═══ Given entries

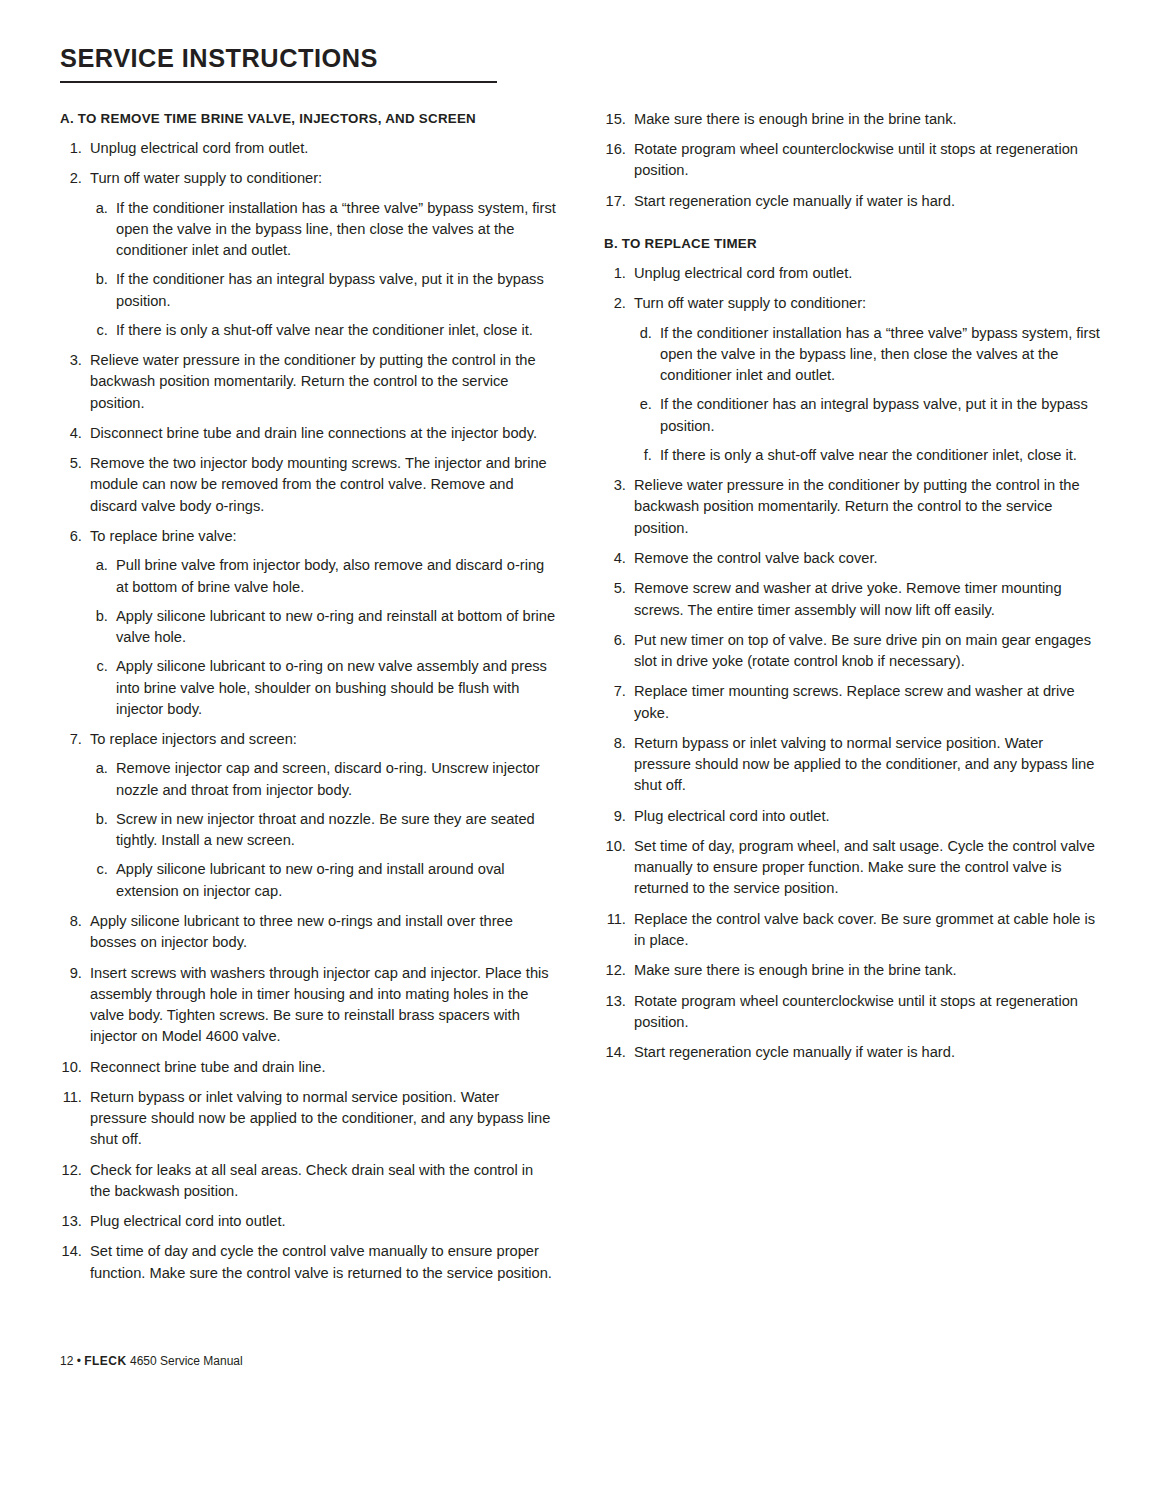SERVICE INSTRUCTIONS
A. To remove time brine valve, injectors, and screen
Unplug electrical cord from outlet.
Turn off water supply to conditioner:
If the conditioner installation has a “three valve” bypass system, first open the valve in the bypass line, then close the valves at the conditioner inlet and outlet.
If the conditioner has an integral bypass valve, put it in the bypass position.
If there is only a shut-off valve near the conditioner inlet, close it.
Relieve water pressure in the conditioner by putting the control in the backwash position momentarily. Return the control to the service position.
Disconnect brine tube and drain line connections at the injector body.
Remove the two injector body mounting screws. The injector and brine module can now be removed from the control valve. Remove and discard valve body o-rings.
To replace brine valve:
Pull brine valve from injector body, also remove and discard o-ring at bottom of brine valve hole.
Apply silicone lubricant to new o-ring and reinstall at bottom of brine valve hole.
Apply silicone lubricant to o-ring on new valve assembly and press into brine valve hole, shoulder on bushing should be flush with injector body.
To replace injectors and screen:
Remove injector cap and screen, discard o-ring. Unscrew injector nozzle and throat from injector body.
Screw in new injector throat and nozzle. Be sure they are seated tightly. Install a new screen.
Apply silicone lubricant to new o-ring and install around oval extension on injector cap.
Apply silicone lubricant to three new o-rings and install over three bosses on injector body.
Insert screws with washers through injector cap and injector. Place this assembly through hole in timer housing and into mating holes in the valve body. Tighten screws. Be sure to reinstall brass spacers with injector on Model 4600 valve.
Reconnect brine tube and drain line.
Return bypass or inlet valving to normal service position. Water pressure should now be applied to the conditioner, and any bypass line shut off.
Check for leaks at all seal areas. Check drain seal with the control in the backwash position.
Plug electrical cord into outlet.
Set time of day and cycle the control valve manually to ensure proper function. Make sure the control valve is returned to the service position.
Make sure there is enough brine in the brine tank.
Rotate program wheel counterclockwise until it stops at regeneration position.
Start regeneration cycle manually if water is hard.
B. To replace timer
Unplug electrical cord from outlet.
Turn off water supply to conditioner:
If the conditioner installation has a “three valve” bypass system, first open the valve in the bypass line, then close the valves at the conditioner inlet and outlet.
If the conditioner has an integral bypass valve, put it in the bypass position.
If there is only a shut-off valve near the conditioner inlet, close it.
Relieve water pressure in the conditioner by putting the control in the backwash position momentarily. Return the control to the service position.
Remove the control valve back cover.
Remove screw and washer at drive yoke. Remove timer mounting screws. The entire timer assembly will now lift off easily.
Put new timer on top of valve. Be sure drive pin on main gear engages slot in drive yoke (rotate control knob if necessary).
Replace timer mounting screws. Replace screw and washer at drive yoke.
Return bypass or inlet valving to normal service position. Water pressure should now be applied to the conditioner, and any bypass line shut off.
Plug electrical cord into outlet.
Set time of day, program wheel, and salt usage. Cycle the control valve manually to ensure proper function. Make sure the control valve is returned to the service position.
Replace the control valve back cover. Be sure grommet at cable hole is in place.
Make sure there is enough brine in the brine tank.
Rotate program wheel counterclockwise until it stops at regeneration position.
Start regeneration cycle manually if water is hard.
12 • FLECK 4650 Service Manual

══════

Directions for this task:
Repeat each line above exactly. The pictures stay out.

Expected output:
SERVICE INSTRUCTIONS
A. To remove time brine valve, injectors, and screen
Unplug electrical cord from outlet.
Turn off water supply to conditioner:
If the conditioner installation has a “three valve” bypass system, first open the valve in the bypass line, then close the valves at the conditioner inlet and outlet.
If the conditioner has an integral bypass valve, put it in the bypass position.
If there is only a shut-off valve near the conditioner inlet, close it.
Relieve water pressure in the conditioner by putting the control in the backwash position momentarily. Return the control to the service position.
Disconnect brine tube and drain line connections at the injector body.
Remove the two injector body mounting screws. The injector and brine module can now be removed from the control valve. Remove and discard valve body o-rings.
To replace brine valve:
Pull brine valve from injector body, also remove and discard o-ring at bottom of brine valve hole.
Apply silicone lubricant to new o-ring and reinstall at bottom of brine valve hole.
Apply silicone lubricant to o-ring on new valve assembly and press into brine valve hole, shoulder on bushing should be flush with injector body.
To replace injectors and screen:
Remove injector cap and screen, discard o-ring. Unscrew injector nozzle and throat from injector body.
Screw in new injector throat and nozzle. Be sure they are seated tightly. Install a new screen.
Apply silicone lubricant to new o-ring and install around oval extension on injector cap.
Apply silicone lubricant to three new o-rings and install over three bosses on injector body.
Insert screws with washers through injector cap and injector. Place this assembly through hole in timer housing and into mating holes in the valve body. Tighten screws. Be sure to reinstall brass spacers with injector on Model 4600 valve.
Reconnect brine tube and drain line.
Return bypass or inlet valving to normal service position. Water pressure should now be applied to the conditioner, and any bypass line shut off.
Check for leaks at all seal areas. Check drain seal with the control in the backwash position.
Plug electrical cord into outlet.
Set time of day and cycle the control valve manually to ensure proper function. Make sure the control valve is returned to the service position.
Make sure there is enough brine in the brine tank.
Rotate program wheel counterclockwise until it stops at regeneration position.
Start regeneration cycle manually if water is hard.
B. To replace timer
Unplug electrical cord from outlet.
Turn off water supply to conditioner:
If the conditioner installation has a “three valve” bypass system, first open the valve in the bypass line, then close the valves at the conditioner inlet and outlet.
If the conditioner has an integral bypass valve, put it in the bypass position.
If there is only a shut-off valve near the conditioner inlet, close it.
Relieve water pressure in the conditioner by putting the control in the backwash position momentarily. Return the control to the service position.
Remove the control valve back cover.
Remove screw and washer at drive yoke. Remove timer mounting screws. The entire timer assembly will now lift off easily.
Put new timer on top of valve. Be sure drive pin on main gear engages slot in drive yoke (rotate control knob if necessary).
Replace timer mounting screws. Replace screw and washer at drive yoke.
Return bypass or inlet valving to normal service position. Water pressure should now be applied to the conditioner, and any bypass line shut off.
Plug electrical cord into outlet.
Set time of day, program wheel, and salt usage. Cycle the control valve manually to ensure proper function. Make sure the control valve is returned to the service position.
Replace the control valve back cover. Be sure grommet at cable hole is in place.
Make sure there is enough brine in the brine tank.
Rotate program wheel counterclockwise until it stops at regeneration position.
Start regeneration cycle manually if water is hard.
12 • FLECK 4650 Service Manual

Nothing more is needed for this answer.